Return every line of the listing below verbatim, omitting the pictures.

## start

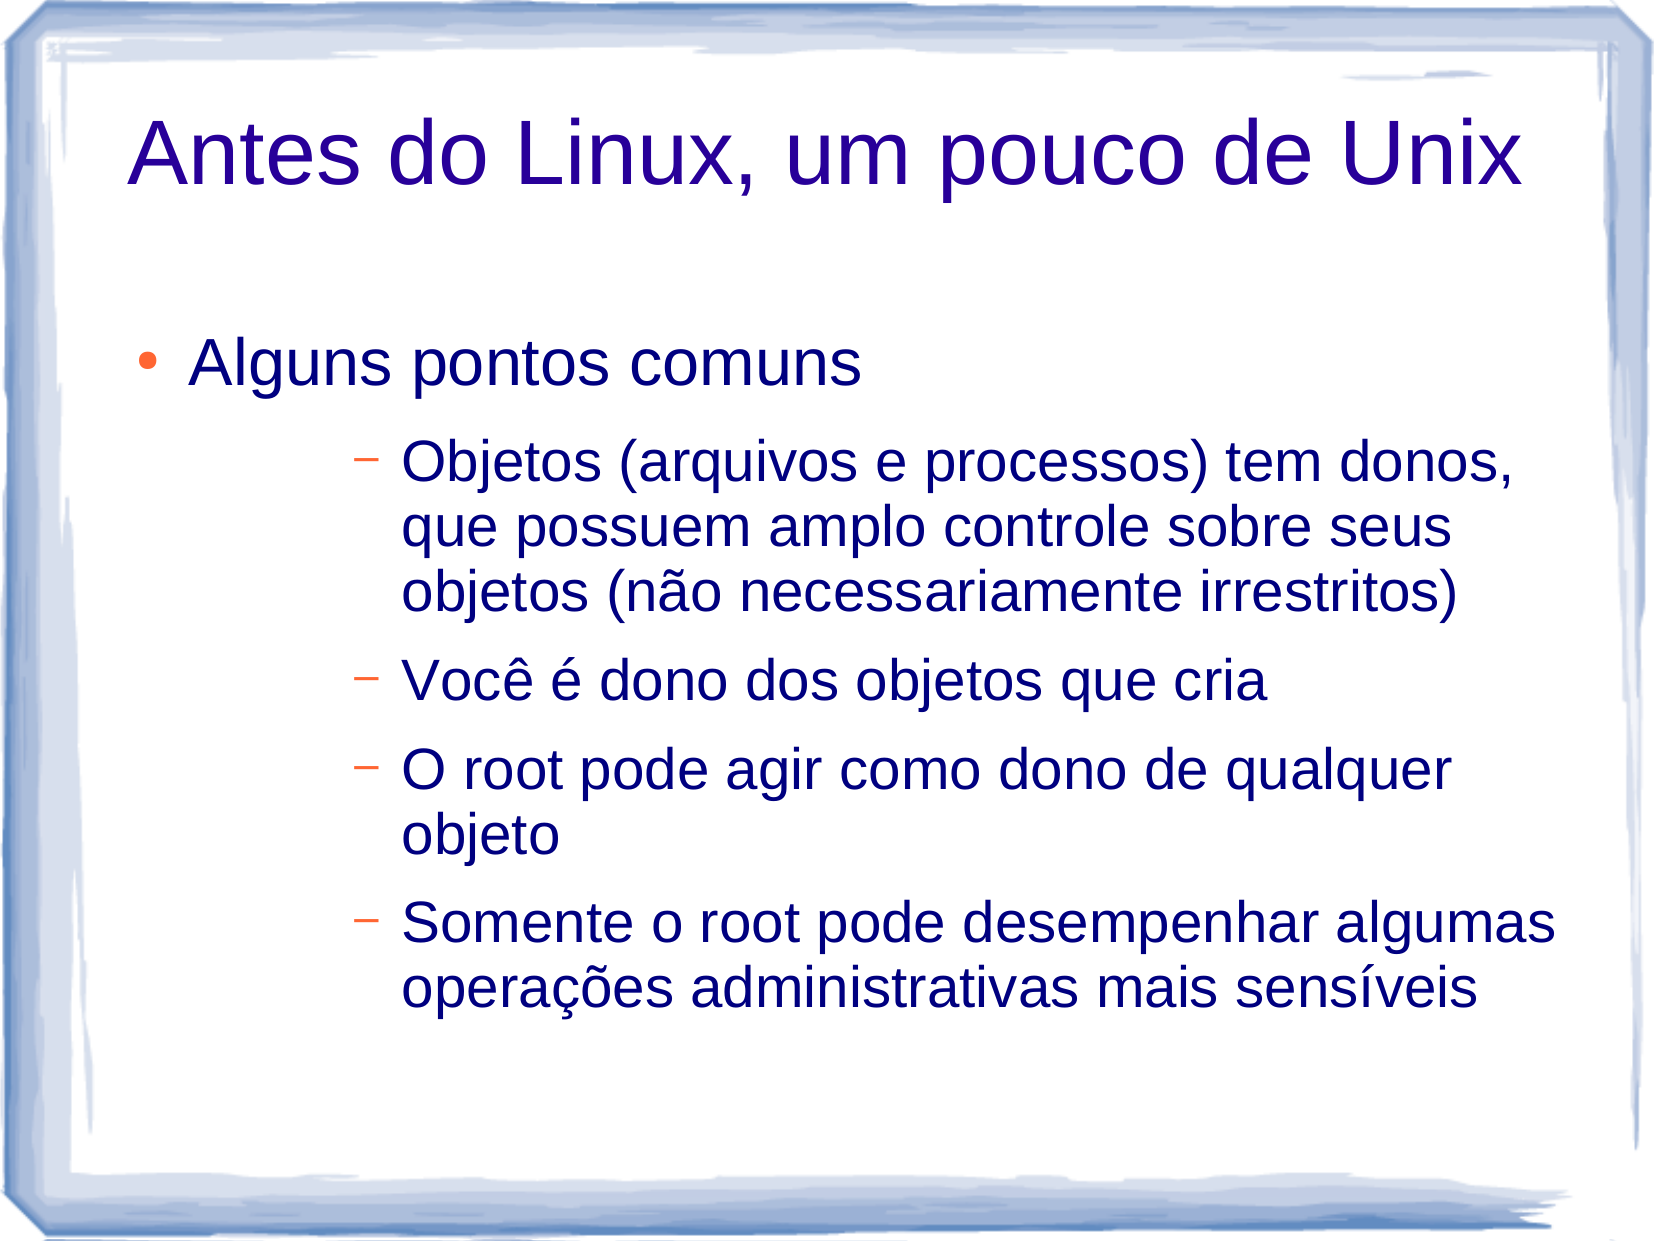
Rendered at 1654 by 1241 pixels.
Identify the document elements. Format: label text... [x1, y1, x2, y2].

title Antes do Linux, um pouco de Unix [82, 49, 1571, 257]
picture [0, 0, 1654, 1241]
list Alguns pontos comuns Objetos (arquivos e processos) tem donos, que possuem amplo controle sobre seus objetos (não necessariamente irrestritos) Você é dono dos objetos que cria O root pode agir como dono de qualquer objeto Somente o root pode desempenhar algumas operações administrativas mais sensíveis [118, 324, 1571, 1045]
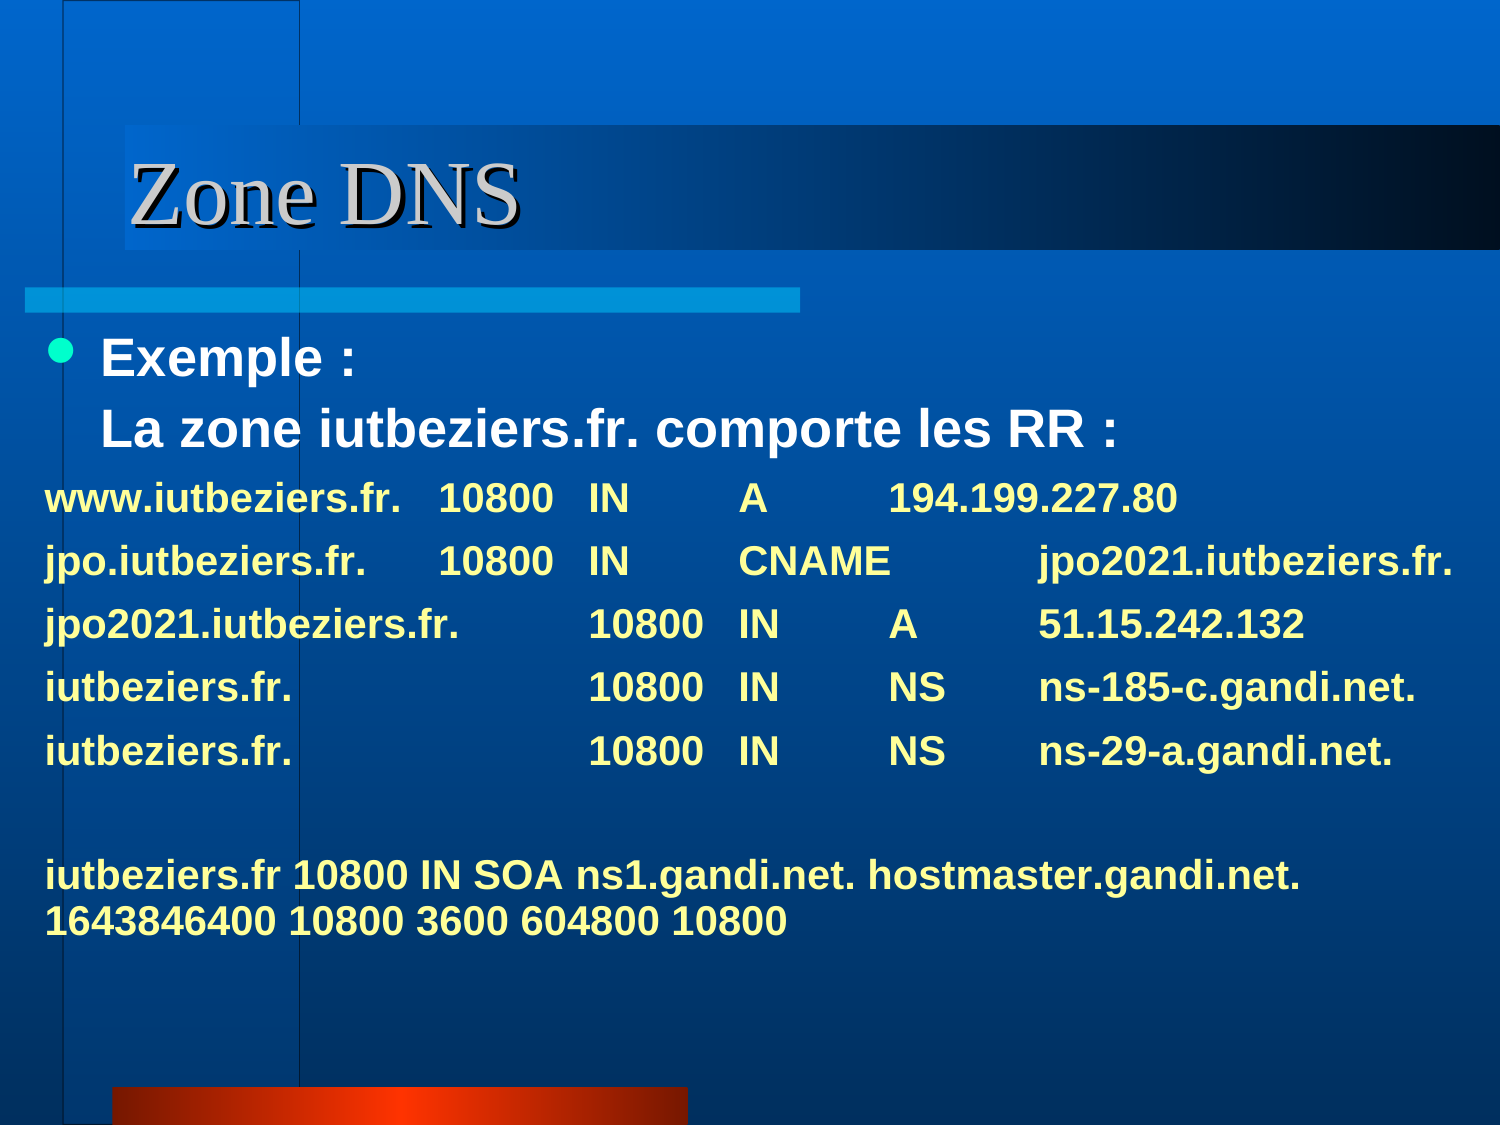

## end

◆ **Completed exercise**
Rendered at 1654 by 1241 pixels.
Identify the document elements. Format: label text... [x1, y1, x2, y2].

title Antes do Linux, um pouco de Unix [82, 49, 1571, 257]
picture [0, 0, 1654, 1241]
list Alguns pontos comuns Objetos (arquivos e processos) tem donos, que possuem amplo controle sobre seus objetos (não necessariamente irrestritos) Você é dono dos objetos que cria O root pode agir como dono de qualquer objeto Somente o root pode desempenhar algumas operações administrativas mais sensíveis [118, 324, 1571, 1045]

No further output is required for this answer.